Dressing the part for disco
(Image created by Adobe Firefly)
March 2025
Everything Old
Dressing the part for disco
by Corbin Crable
It’s 1977. You and your friends spent the afternoon going to the local cinema and watching the new film “Saturday Night Fever.” Now you’re inspired — you want to go to a club and hit the dance floor. But the right outfit is just as important as your dance moves. What should you wear?
For the ladies…
The biggest designers of the decade would go on to become household names, including Yves Saint Laurent, Ralph Lauren, Oscar de la Renta, and Vivienne Westwood, just to name a few. Form-fitting blouses bedazzled with sequins, satin, and metallic fabrics made you look like disco ball.
Also in your closet – billowing skirts, puffy-sleeved blouses, and loose shirts with high necks. If you didn’t exactly want to go for glam, you might don a more conservative pant suit. And, of course, you couldn’t boogie without the right footwear. Enter platform shoes and clogs. Synonymous with the height of disco, I’m shocked at how many pairs you can still find in vintage stores.
… And the gentlemen
If you were a guy in the late ‘70s, you wanted to be John Travolta in Saturday Night Fever. And, though you might not have had the moves, at least you could dress just like him.

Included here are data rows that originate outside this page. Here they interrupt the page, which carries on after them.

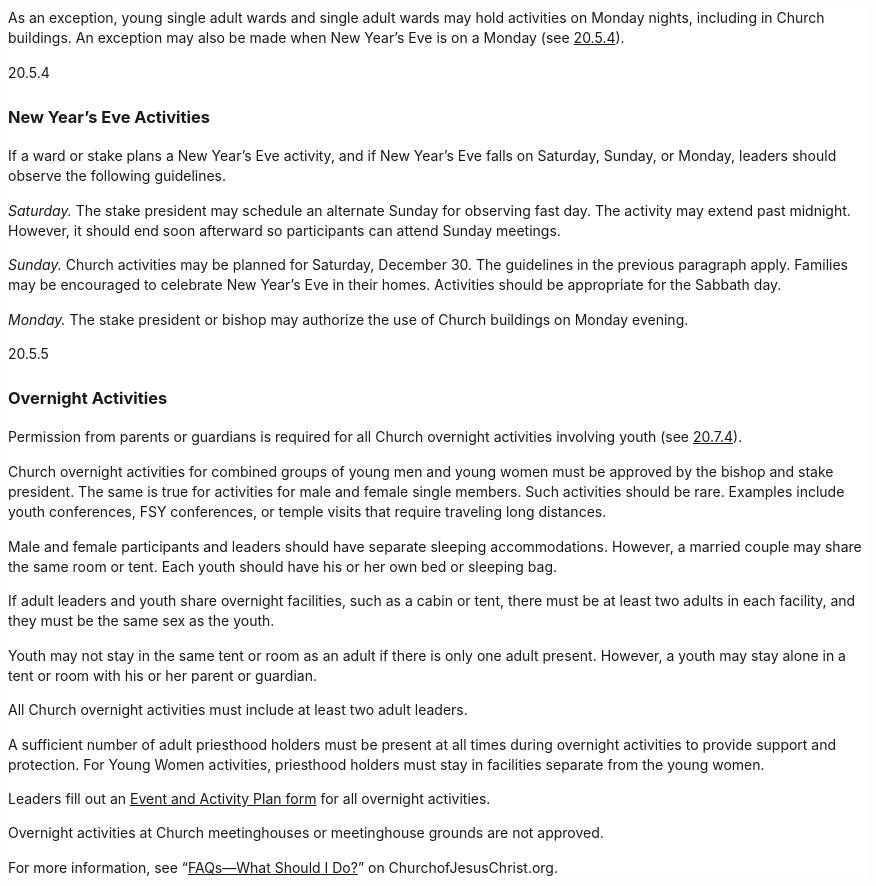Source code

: As an exception, young single adult wards and single adult wards may hold activities on Monday nights, including in Church buildings. An exception may also be made when New Year’s Eve is on a Monday (see [20.5.4](/study/manual/general-handbook/20-activities?lang=eng&id=title_number33-p173#title_number33)).

20.5.4

### New Year’s Eve Activities

If a ward or stake plans a New Year’s Eve activity, and if New Year’s Eve falls on Saturday, Sunday, or Monday, leaders should observe the following guidelines.

*Saturday.* The stake president may schedule an alternate Sunday for observing fast day. The activity may extend past midnight. However, it should end soon afterward so participants can attend Sunday meetings.

*Sunday.* Church activities may be planned for Saturday, December 30. The guidelines in the previous paragraph apply. Families may be encouraged to celebrate New Year’s Eve in their homes. Activities should be appropriate for the Sabbath day.

*Monday.* The stake president or bishop may authorize the use of Church buildings on Monday evening.

20.5.5

### Overnight Activities

Permission from parents or guardians is required for all Church overnight activities involving youth (see [20.7.4](/study/manual/general-handbook/20-activities?lang=eng&id=title_number50-p255#title_number50)).

Church overnight activities for combined groups of young men and young women must be approved by the bishop and stake president. The same is true for activities for male and female single members. Such activities should be rare. Examples include youth conferences, FSY conferences, or temple visits that require traveling long distances.

Male and female participants and leaders should have separate sleeping accommodations. However, a married couple may share the same room or tent. Each youth should have his or her own bed or sleeping bag.

If adult leaders and youth share overnight facilities, such as a cabin or tent, there must be at least two adults in each facility, and they must be the same sex as the youth.

Youth may not stay in the same tent or room as an adult if there is only one adult present. However, a youth may stay alone in a tent or room with his or her parent or guardian.

All Church overnight activities must include at least two adult leaders.

A sufficient number of adult priesthood holders must be present at all times during overnight activities to provide support and protection. For Young Women activities, priesthood holders must stay in facilities separate from the young women.

Leaders fill out an [Event and Activity Plan form](https://www.churchofjesuschrist.org/bc/content/shared/content/english/pdf/callings/young-men/activity-plan.pdf) for all overnight activities.

Overnight activities at Church meetinghouses or meetinghouse grounds are not approved.

For more information, see “[FAQs—What Should I Do?](https://www.churchofjesuschrist.org/callings/church-safety-and-health/faqs-what-should-i-do)” on ChurchofJesusChrist.org.
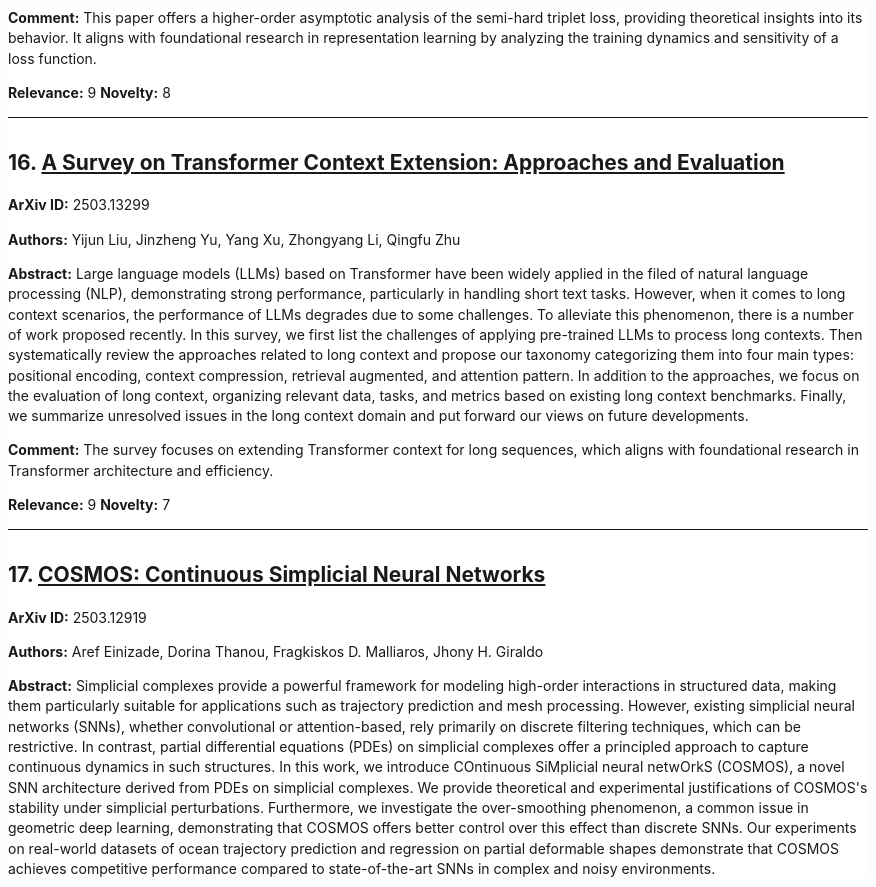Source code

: **Comment:** This paper offers a higher-order asymptotic analysis of the semi-hard triplet loss, providing theoretical insights into its behavior. It aligns with foundational research in representation learning by analyzing the training dynamics and sensitivity of a loss function.

**Relevance:** 9
**Novelty:** 8

---

## 16. [A Survey on Transformer Context Extension: Approaches and Evaluation](https://arxiv.org/abs/2503.13299) <a id="link16"></a>

**ArXiv ID:** 2503.13299

**Authors:** Yijun Liu, Jinzheng Yu, Yang Xu, Zhongyang Li, Qingfu Zhu

**Abstract:** Large language models (LLMs) based on Transformer have been widely applied in the filed of natural language processing (NLP), demonstrating strong performance, particularly in handling short text tasks. However, when it comes to long context scenarios, the performance of LLMs degrades due to some challenges. To alleviate this phenomenon, there is a number of work proposed recently. In this survey, we first list the challenges of applying pre-trained LLMs to process long contexts. Then systematically review the approaches related to long context and propose our taxonomy categorizing them into four main types: positional encoding, context compression, retrieval augmented, and attention pattern. In addition to the approaches, we focus on the evaluation of long context, organizing relevant data, tasks, and metrics based on existing long context benchmarks. Finally, we summarize unresolved issues in the long context domain and put forward our views on future developments.

**Comment:** The survey focuses on extending Transformer context for long sequences, which aligns with foundational research in Transformer architecture and efficiency.

**Relevance:** 9
**Novelty:** 7

---

## 17. [COSMOS: Continuous Simplicial Neural Networks](https://arxiv.org/abs/2503.12919) <a id="link17"></a>

**ArXiv ID:** 2503.12919

**Authors:** Aref Einizade, Dorina Thanou, Fragkiskos D. Malliaros, Jhony H. Giraldo

**Abstract:** Simplicial complexes provide a powerful framework for modeling high-order interactions in structured data, making them particularly suitable for applications such as trajectory prediction and mesh processing. However, existing simplicial neural networks (SNNs), whether convolutional or attention-based, rely primarily on discrete filtering techniques, which can be restrictive. In contrast, partial differential equations (PDEs) on simplicial complexes offer a principled approach to capture continuous dynamics in such structures. In this work, we introduce COntinuous SiMplicial neural netwOrkS (COSMOS), a novel SNN architecture derived from PDEs on simplicial complexes. We provide theoretical and experimental justifications of COSMOS's stability under simplicial perturbations. Furthermore, we investigate the over-smoothing phenomenon, a common issue in geometric deep learning, demonstrating that COSMOS offers better control over this effect than discrete SNNs. Our experiments on real-world datasets of ocean trajectory prediction and regression on partial deformable shapes demonstrate that COSMOS achieves competitive performance compared to state-of-the-art SNNs in complex and noisy environments.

Like women, a groovy pantsuit was always in style. A button-up shirt – silk, of course – would show off your gaudy gold chains and medallions, as well as your manly chest hair. Bell-bottom pants left little to the imagination. And you, too, could bring much-desired attention to yourself with a fashionable pair of platforms. Like the counterculture of the previous decade, long hair represented a rejection of polite society, and facial hair fit your fashion choices as well. And for both sexes, bold colors like green, yellow, and orange were the order of the evening (and hey, it was the 1970s, so you likely had kitchen appliances to match those colors. I’m looking at you, harvest gold refrigerator).
Beloved pet or fashion statement?
An aside here – let’s dispel a little myth about platform shoes with goldfish in the heel. It’s extremely likely that these shoes were simply that – a myth. If they did exist, they weren’t mass produced and stood among the tackiest trends in the late ‘70s (of which there were many). Did anyone know someone who actually owned these? The shoes allowed you to put a live goldfish into the clear, acrylic heel, of course, and I can’t imagine the poor little guy survived even one evening of dance.
In pop culture blog liveabout.com: “A few people chose live fish, even inserting colored gravel and water plants for the whole aquarium effect.
Theoretically, you would return your traveling fish to its aquarium after your evening of revelry.
Realistically, it would have been a miracle if your fish survived the night. … Some former disco club-goers even remember seeing shoes break open and spill their contents on the dance floor.”
Fashion was just as crucial of an element to disco culture as the music itself. In this issue of Discover Vintage America, enjoy an overview of the years when disco was the next big thing. In fact, we recommend you dust off a few of your disco records and pair this issue with a good dose of Donna Summer on the record player. Time to boogie down!